Pour Voltaire, des vampires, on ne peut en parler sérieusement.
Les évidences de la raison et de la nature suffisent pour nier
leur existence sans qu’une longue démonstration soit
nécessaire, ni le débat permis. Discriminer le vrai
du faux ne demande nul procès, un jugement éclairé
et souverain peut rendre lui-même justice à ces chimères
et à leurs crédules témoins. Affaire close. Sauf,
bien sûr, si ces récits trouvent crédit auprès
des autorités judiciaires : « C’est
une chose, à mon gré, très curieuse, que les
procès verbaux faits juridiquement concernant tous les morts
qui étaient sortis de leurs tombeaux pour venir sucer les petits
garçons et les petites filles de leur voisinage. Calmet rapporte
qu’en Hongrie deux officiers délégués par
l’empereur Charles VI, assistés du bailli du lieu et
du bourreau, allèrent faire enquête d’un vampire,
mort depuis six semaines, qui suçait tout le voisinage. On
le trouva dans sa bière, frais, gaillard, les yeux ouverts,
et demandant à manger. Le bailli rendit sa sentence. Le bourreau
arracha le cœur du vampire, et le brûla ; après
quoi le vampire ne mangea plus » (4).
Refusant de débattre, la raison croyait pouvoir éclairer
le monde de ses Lumières et faire de ses certitudes la seule
force de loi dans les affaires des hommes et de la nature. Or, se
retrouvant en désaccord avec la justice, la raison perd aussitôt
de son crédit : « Qu’on ose douter
après cela des morts ressuscités »
(5). Aussi, bien qu’elle feigne de s’enfermer
dans un silence convaincu, son mutisme ne provient plus de l’assurance
qu’elle avait d’être dans la vérité
; le seul cri qu’elle consent à émettre devant
les fantaisies macabres des vampires, « Quoi ! c’est
dans notre dix-huitième siècle qu’il y a eu des
vampires ! » (6), trahit
qu’elle est en fait bâillonnée par les rumeurs
tonitruantes de la foule. Les lumières qui devaient dissiper
l’obscurité des esprits, chasser les fantômes qui
peuplent les nuits des hommes, voient surgir devant elles un véritable
cauchemar, mais cette fois dans le plein du jour. C’est pourquoi
le cri de Voltaire est tout autant de peur que d’indignation.

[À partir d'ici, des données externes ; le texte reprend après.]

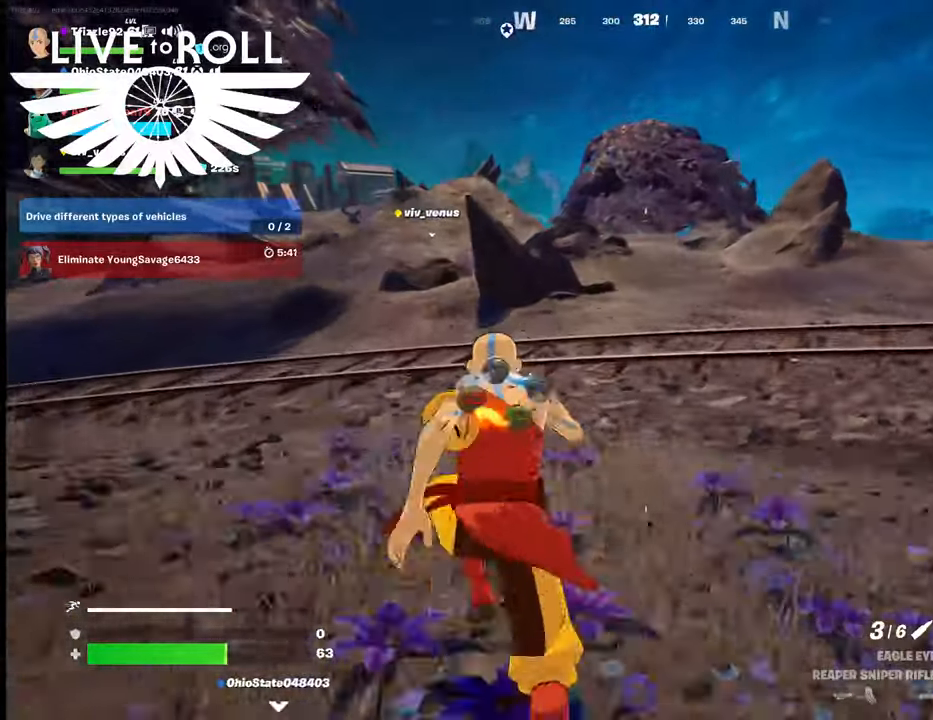
{"buttons": [], "left_stick": "up", "right_stick": "center", "events": []}
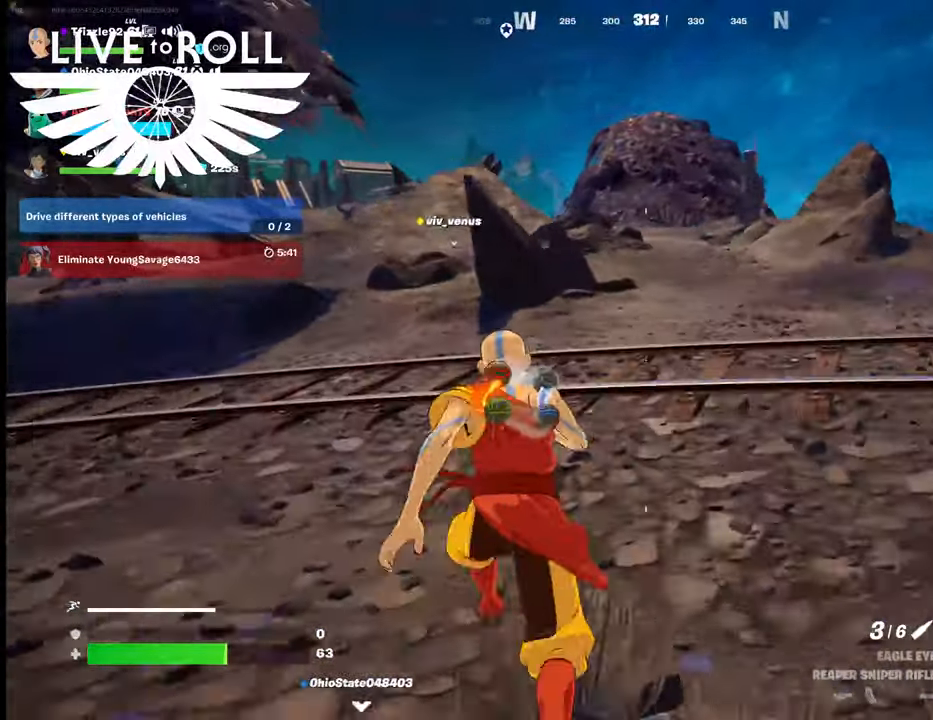
{"buttons": [], "left_stick": "up", "right_stick": "center", "events": []}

Que faire alors, si les esprits éclairés du siècle,
l’aristocratie qui prétend tenir dans son poing justice
et vérité n’a pas assez d’autorité
pour faire taire les fables les plus grotesques ?
Devant l’évidence bafouée ainsi dans ses droits,
rien ne sert de gloser sur la vraisemblance des récits, une
évidence se trouve en deçà des arguments et des
preuves, elle ne se discute pas puisqu’elle s’éclaire
d’elle-même. Pourtant, en refusant de justifier sa conviction,
on proclame bien sûr son invincibilité en la protégeant
contre l’emprise du doute mais du même coup on ne peut
plus répondre et dialoguer avec les autres opinions pour les
contredire. Qu’importe, les lumières même inaperçues
finiront par régner. La lucidité appartient à
tous, elle est la Vérité même ou elle n’est
rien. C’est pourquoi, la solitude de la raison face aux fantaisies
du peuple et des magistrats ne vient pas d’une défaillance
intrinsèque, il faut plutôt suspecter le silence coupable
de ceux qui laissent les superstitions circuler : « C’était
en Pologne, en Hongrie, en Silésie, en Moravie, en Autriche,
en Lorraine, que les morts fesaient cette bonne chère. On n’entendait
point parler de vampires à Londres, ni même à
Paris. J’avoue que dans ces deux villes, il y eut des agioteurs,
des traitants, des gens d’affaires, qui sucèrent en plein
jour le sang du peuple ; mais ils n’étaient point morts,
quoique corrompus. Ces suceurs véritables ne demeuraient pas
dans des cimetières, mais dans des palais fort agréables
» (7). Au milieu de la place publique,
la raison avoue : le peuple dit vrai sur l’existence de vampires
mais il est victime de savoir nommer cette vérité sans
la percevoir distinctement : les « vrais vampires
sont les moines qui mangent aux dépens des rois et des peuples
» (8). La raison innocente les Lumières
de la faute que représente l’aveu de l’existence
des vampires, et ce, en faisant coïncider le rétablissement
de la vérité avec la dénonciation d’un
coupable. Voltaire choisira donc, pour parler des vampires, le registre
du pamphlet dans lequel il accuse moins les hommes crédules
que les savants. En peu de mots, un bref article, il dira l’énormité
de cette affaire, démesure que du haut de son imposant traité,
forme systématique et complète du savoir, Augustin Calmet
va porter à son comble.
* * *
III
L’abbé
collecte les nombreuses versions des récits de vampires et
les confronte aux textes de l’antiquité grecque et romaine,
païens et sacrés, pour chercher de possibles antécédents.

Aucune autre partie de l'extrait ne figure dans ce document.